-------- Extracted records

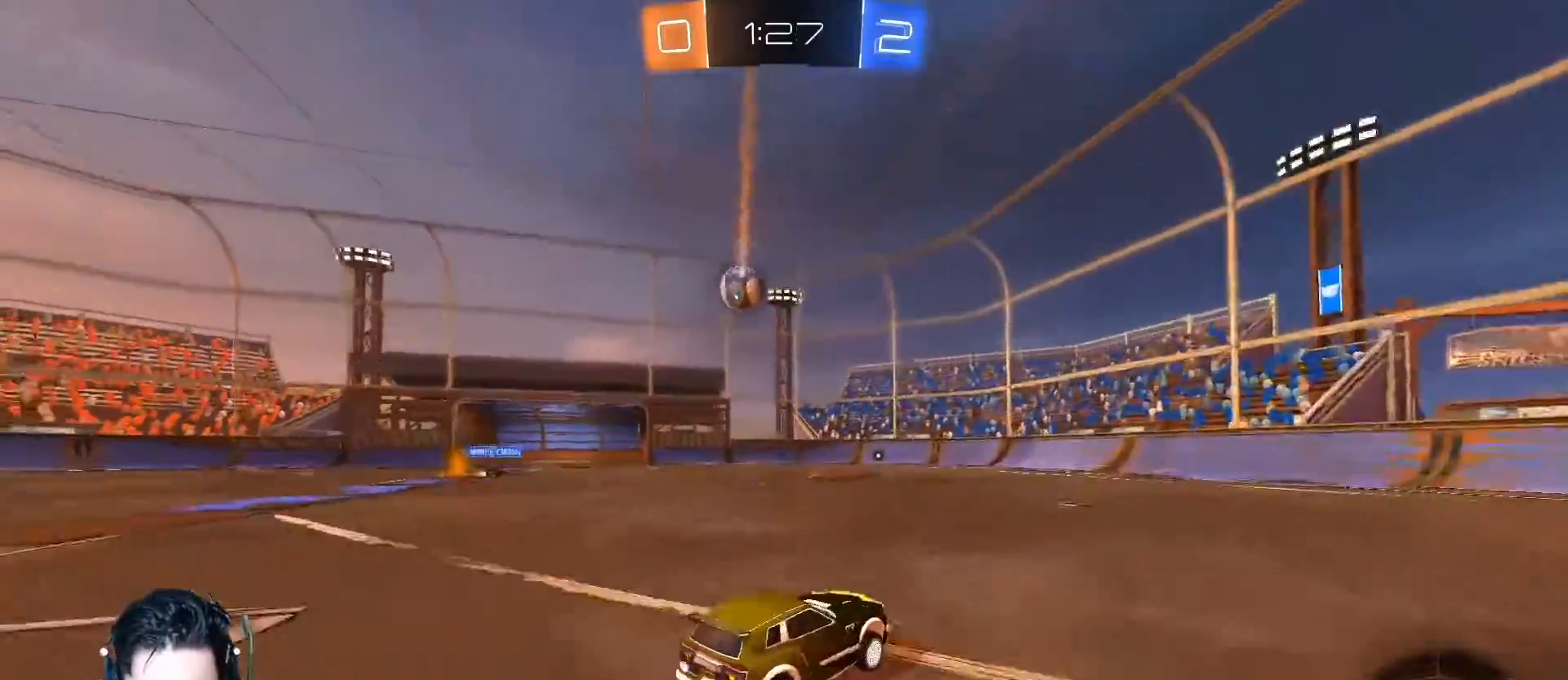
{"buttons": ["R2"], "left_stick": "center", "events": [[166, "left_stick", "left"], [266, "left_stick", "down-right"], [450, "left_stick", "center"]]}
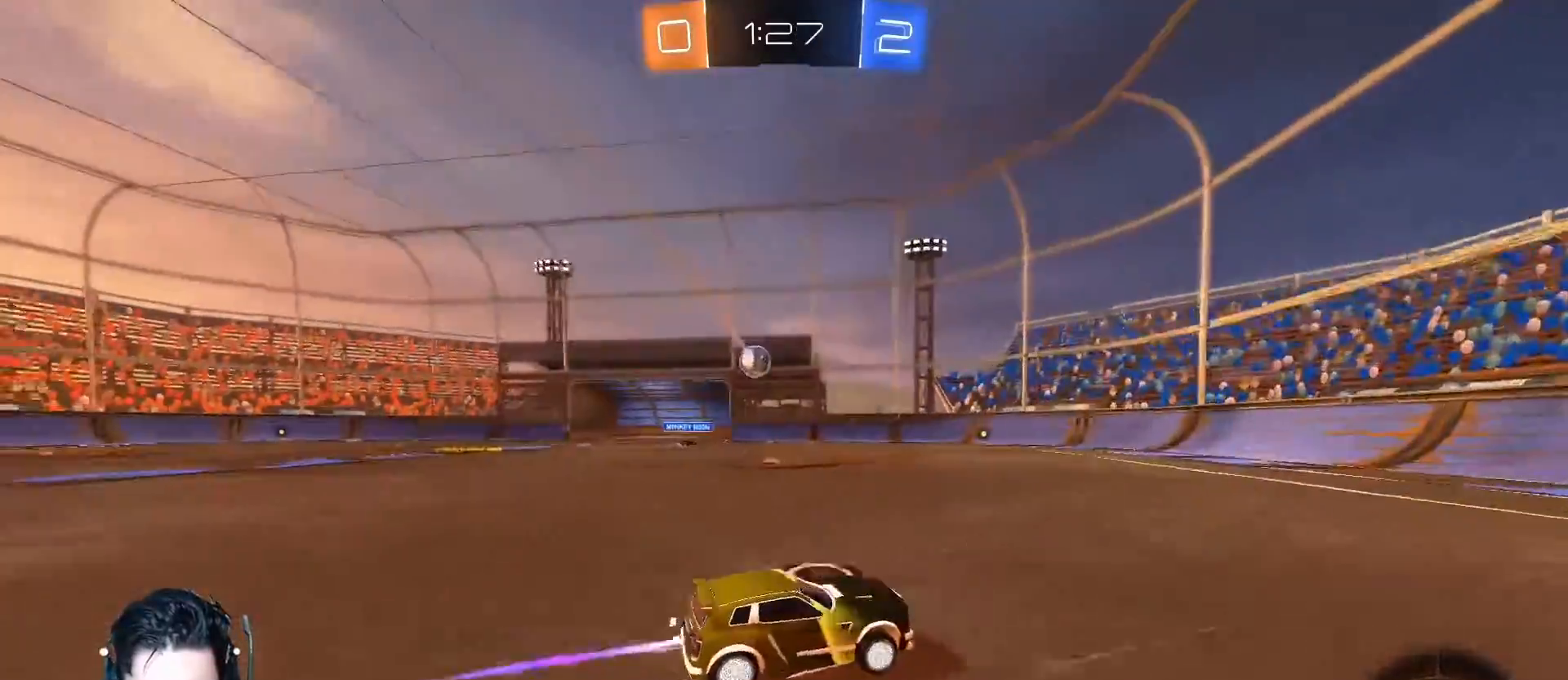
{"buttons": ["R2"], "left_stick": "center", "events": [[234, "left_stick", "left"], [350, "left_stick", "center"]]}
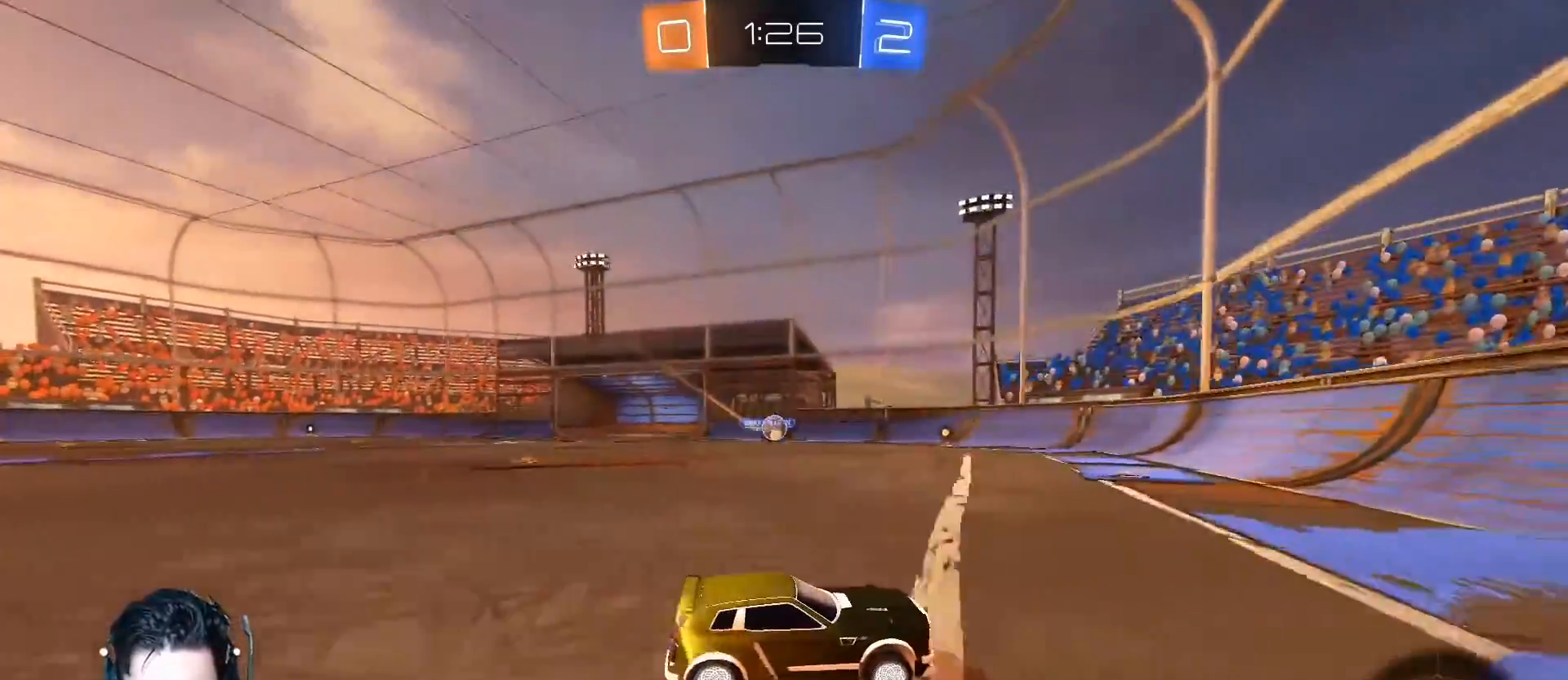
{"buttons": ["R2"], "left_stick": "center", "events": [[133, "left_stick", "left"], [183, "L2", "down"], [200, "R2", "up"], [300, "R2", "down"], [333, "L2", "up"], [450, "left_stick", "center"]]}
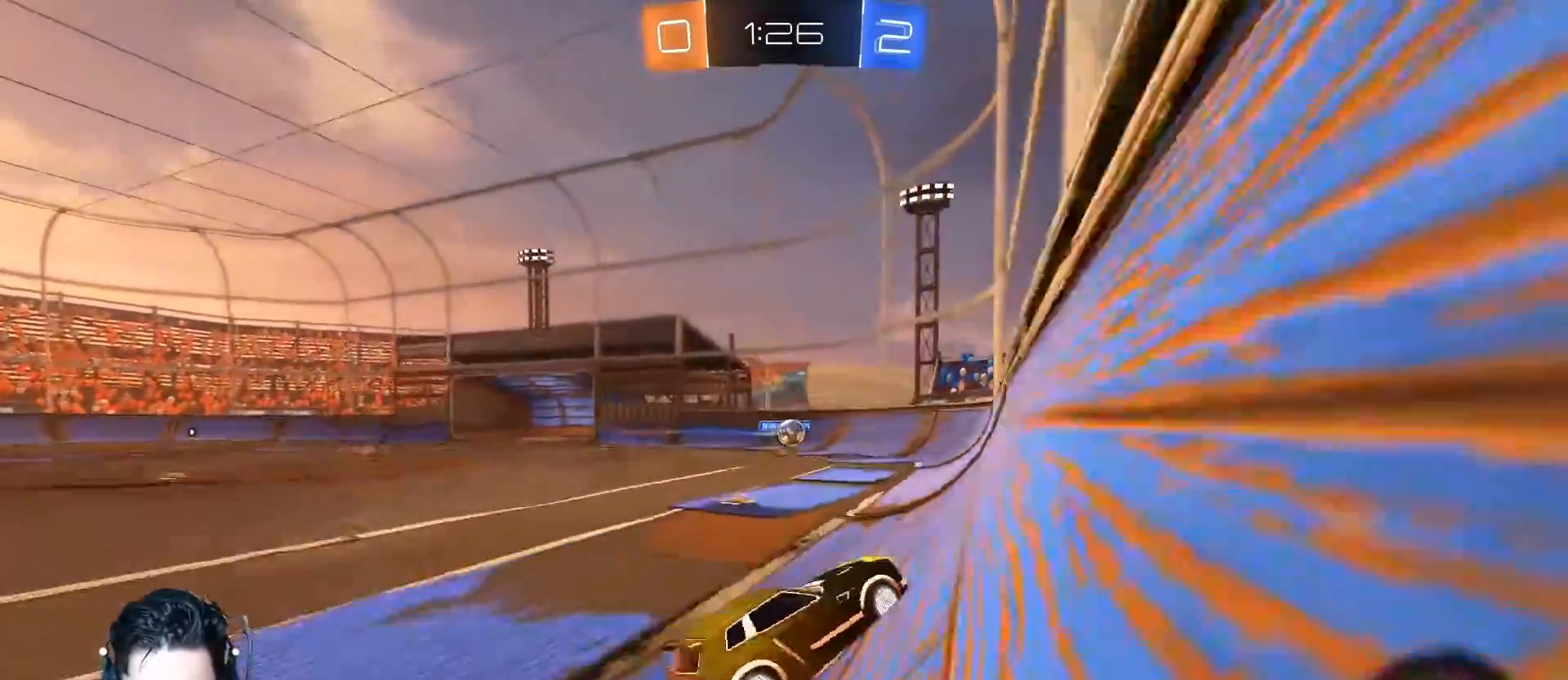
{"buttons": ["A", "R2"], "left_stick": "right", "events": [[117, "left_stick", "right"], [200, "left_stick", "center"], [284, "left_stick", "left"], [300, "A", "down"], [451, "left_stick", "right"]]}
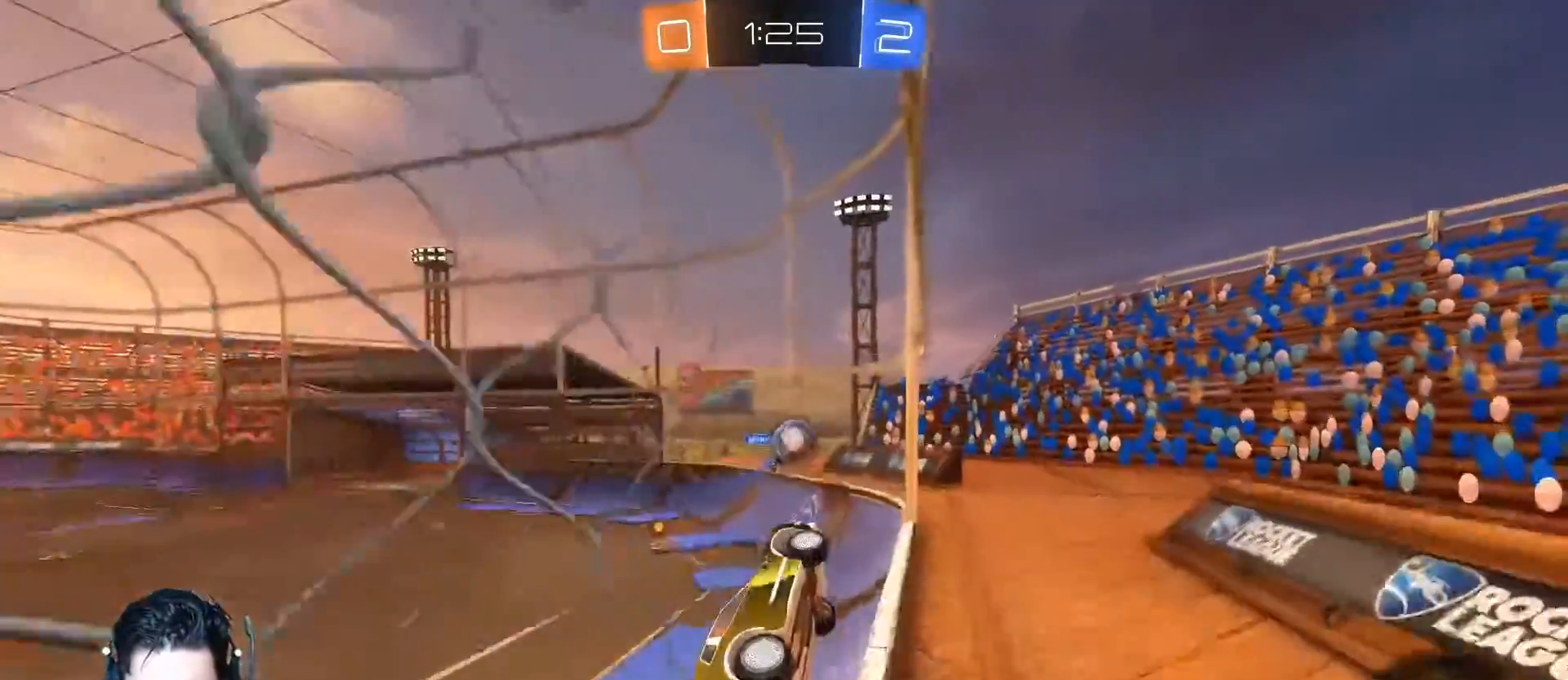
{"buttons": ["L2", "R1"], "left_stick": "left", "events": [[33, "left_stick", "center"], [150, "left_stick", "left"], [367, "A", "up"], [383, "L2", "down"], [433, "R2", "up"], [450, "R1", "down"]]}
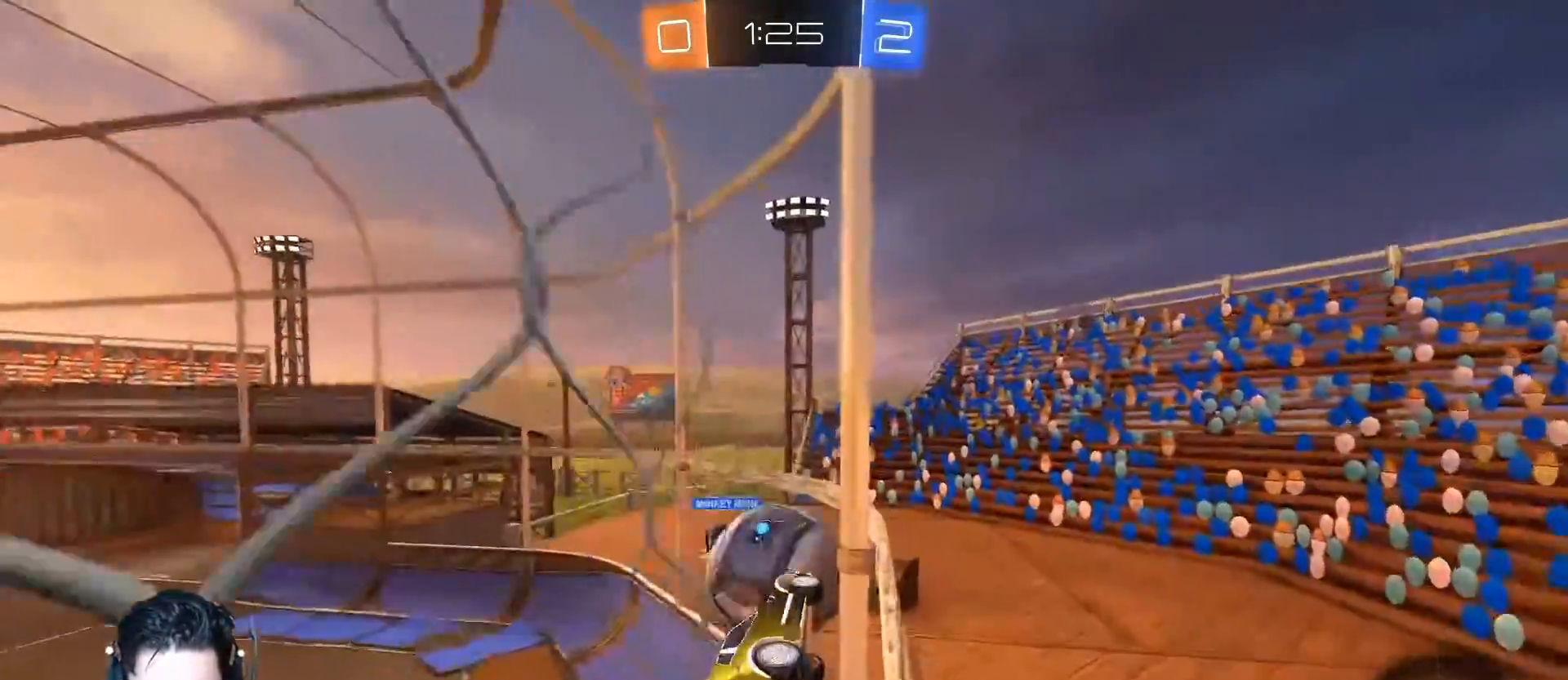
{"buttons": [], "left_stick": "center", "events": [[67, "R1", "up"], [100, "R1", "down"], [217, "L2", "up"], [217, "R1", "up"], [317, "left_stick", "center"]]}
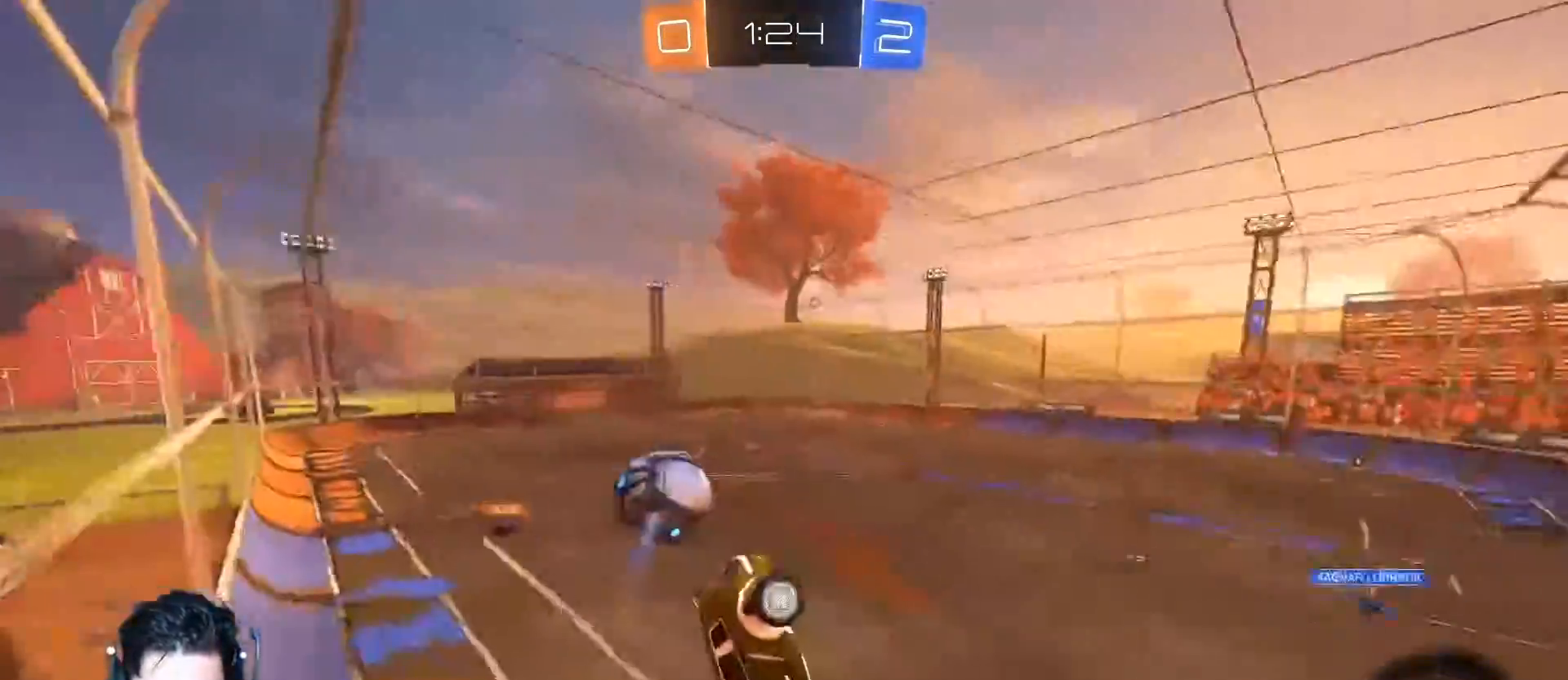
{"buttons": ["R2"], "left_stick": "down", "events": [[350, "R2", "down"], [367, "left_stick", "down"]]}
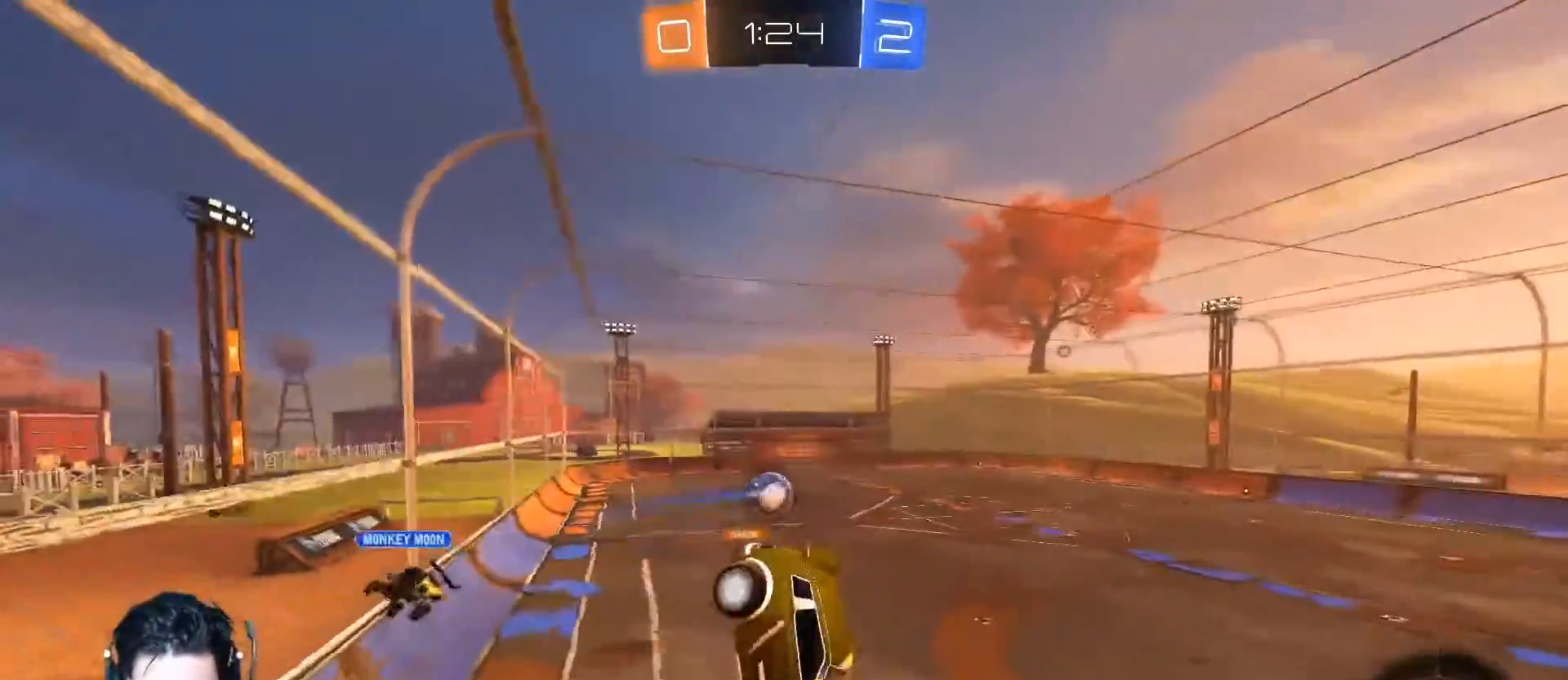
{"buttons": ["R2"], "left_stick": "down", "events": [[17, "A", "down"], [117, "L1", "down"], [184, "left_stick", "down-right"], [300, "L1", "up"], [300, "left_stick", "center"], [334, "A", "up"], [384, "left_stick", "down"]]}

----------------

**Exercise description:** Look over the records above and filter for each line with the word "right".

**Task response:**
{"buttons": ["R2"], "left_stick": "center", "events": [[166, "left_stick", "left"], [266, "left_stick", "down-right"], [450, "left_stick", "center"]]}
{"buttons": ["A", "R2"], "left_stick": "right", "events": [[117, "left_stick", "right"], [200, "left_stick", "center"], [284, "left_stick", "left"], [300, "A", "down"], [451, "left_stick", "right"]]}
{"buttons": ["R2"], "left_stick": "down", "events": [[17, "A", "down"], [117, "L1", "down"], [184, "left_stick", "down-right"], [300, "L1", "up"], [300, "left_stick", "center"], [334, "A", "up"], [384, "left_stick", "down"]]}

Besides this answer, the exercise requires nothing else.